The Indiana Debate Commission, the first independent debate commission of its kind in the United States, is now accepting questions from Hoosier voters who want to pose questions to Indiana’s three gubernatorial candidates who are on the November 3 ballot.
The governor’s race is a three-way contest this year between incumbent Republican Eric Holcomb, Democrat Woodrow “Woody” Myers, and Libertarian Donald G. Rainwater II.
In keeping with its mission of “Putting Voters First,” the commission invites Hoosier voters to submit questions via its website www.indianadebatecommission.com using the form on the “Ask a Question” tab at the top right of the home page.

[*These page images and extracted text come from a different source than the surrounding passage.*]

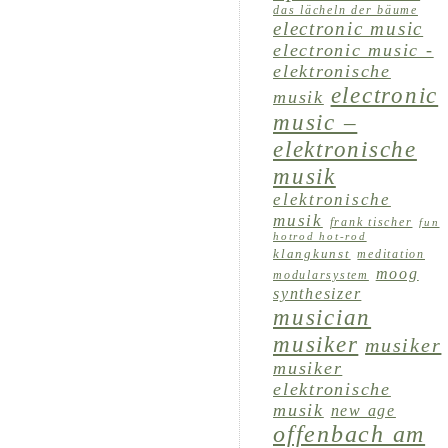
das lächeln der bäume
electronic music
electronic music -
elektronische
electronic
musik
music –
elektronische
musik
elektronische
musik
frank tischer
fun
hotrod hot-rod
klangkunst
meditation
moog
modularsystem
synthesizer
musician
musiker
musiker
musiker
elektronische
musik
new age
offenbach am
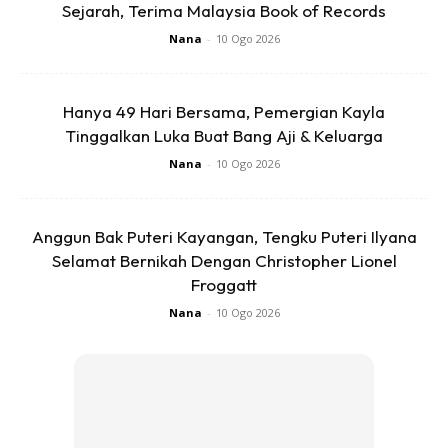
Sejarah, Terima Malaysia Book of Records
Nana
-
10 Ogo 2026
Hanya 49 Hari Bersama, Pemergian Kayla
Tinggalkan Luka Buat Bang Aji & Keluarga
Nana
-
10 Ogo 2026
Anggun Bak Puteri Kayangan, Tengku Puteri Ilyana
Ads
Selamat Bernikah Dengan Christopher Lionel
Froggatt
Nana
-
10 Ogo 2026
Deretan makanan lain
Selain menu utama seperti deretan panggang dan aneka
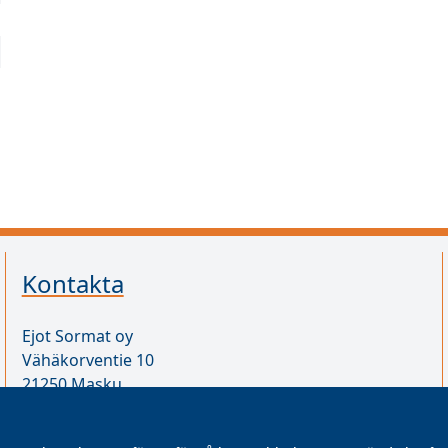
Kontakta
Ejot Sormat oy
Vähäkorventie 10
21250 Masku
Finland
VAT ID FI17077231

Questions will be vetted by members of the commission and accepted for consideration through October 15. Hoosiers whose questions are selected also may be offered the opportunity to ask their questions on pretaped video during each of the hour-long debates.
“We look forward to giving citizens this platform to voice their concerns,” said Commission President Elizabeth Bennion, who is a political science professor at Indiana University South Bend. “The debates offer the best opportunity for Hoosier voters to hear extended comments on the issues of the day directly from the candidates.”

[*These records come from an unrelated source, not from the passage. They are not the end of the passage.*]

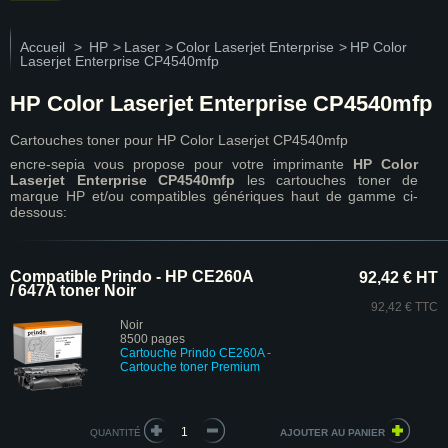
Accueil
>
HP
>
Laser
>
Color Laserjet Enterprise
>
HP Color
Laserjet Enterprise CP4540mfp
HP Color Laserjet Enterprise CP4540mfp
Cartouches toner pour HP Color Laserjet CP4540mfp
encre-sepia vous propose pour votre imprimante
HP Color
Laserjet Enterprise CP4540mfp
les cartouches toner de
marque HP et/ou compatibles génériques haut de gamme ci-
dessous:
Compatible Prindo - HP CE260A
92,42 € HT
/ 647A toner Noir
92,42 € TTC
Noir
8500 pages
Cartouche Prindo CE260A -
Cartouche toner Premium
QUANTITÉ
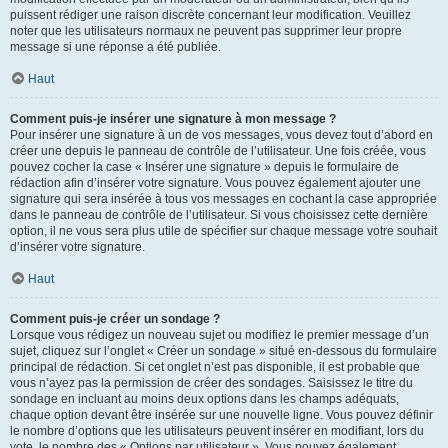
puissent rédiger une raison discrète concernant leur modification. Veuillez
noter que les utilisateurs normaux ne peuvent pas supprimer leur propre
message si une réponse a été publiée.
Haut
Comment puis-je insérer une signature à mon message ?
Pour insérer une signature à un de vos messages, vous devez tout d’abord en
créer une depuis le panneau de contrôle de l’utilisateur. Une fois créée, vous
pouvez cocher la case « Insérer une signature » depuis le formulaire de
rédaction afin d’insérer votre signature. Vous pouvez également ajouter une
signature qui sera insérée à tous vos messages en cochant la case appropriée
dans le panneau de contrôle de l’utilisateur. Si vous choisissez cette dernière
option, il ne vous sera plus utile de spécifier sur chaque message votre souhait
d’insérer votre signature.
Haut
Comment puis-je créer un sondage ?
Lorsque vous rédigez un nouveau sujet ou modifiez le premier message d’un
sujet, cliquez sur l’onglet « Créer un sondage » situé en-dessous du formulaire
principal de rédaction. Si cet onglet n’est pas disponible, il est probable que
vous n’ayez pas la permission de créer des sondages. Saisissez le titre du
sondage en incluant au moins deux options dans les champs adéquats,
chaque option devant être insérée sur une nouvelle ligne. Vous pouvez définir
le nombre d’options que les utilisateurs peuvent insérer en modifiant, lors du
vote, le nombre des « Options par utilisateur ». Vous pouvez également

Candidates have agreed to debate on Tuesday, October 20 and Tuesday, October 27. The debates will be broadcast from 7-8 p.m. EDT from WFYI-TV in Indianapolis and will also be livestreamed on the commission’s website and YouTube channel. Hoosiers can also check with their local news organizations to find out other ways to watch or listen.
While the commission normally hosts three debates in gubernatorial elections and hosts some events in public arenas, caution is being exercised during the pandemic and has changed some of the commission’s past practices. One long-standing, standard practice holds – candidates do not receive the questions in advance from the commission.
Since its founding in 2007, the Indiana Debate Commission has produced 21 statewide debates in U.S. Senate and gubernatorial elections – many of which were also broadcast nationally via C-SPAN. The commission, a nonprofit organization which hosted its first debates in 2008, is the only independent organization in the state that provides free broadcast satellite feeds and web streams to all news media – including college and high school press associations.
Moderators will be announced in the coming weeks.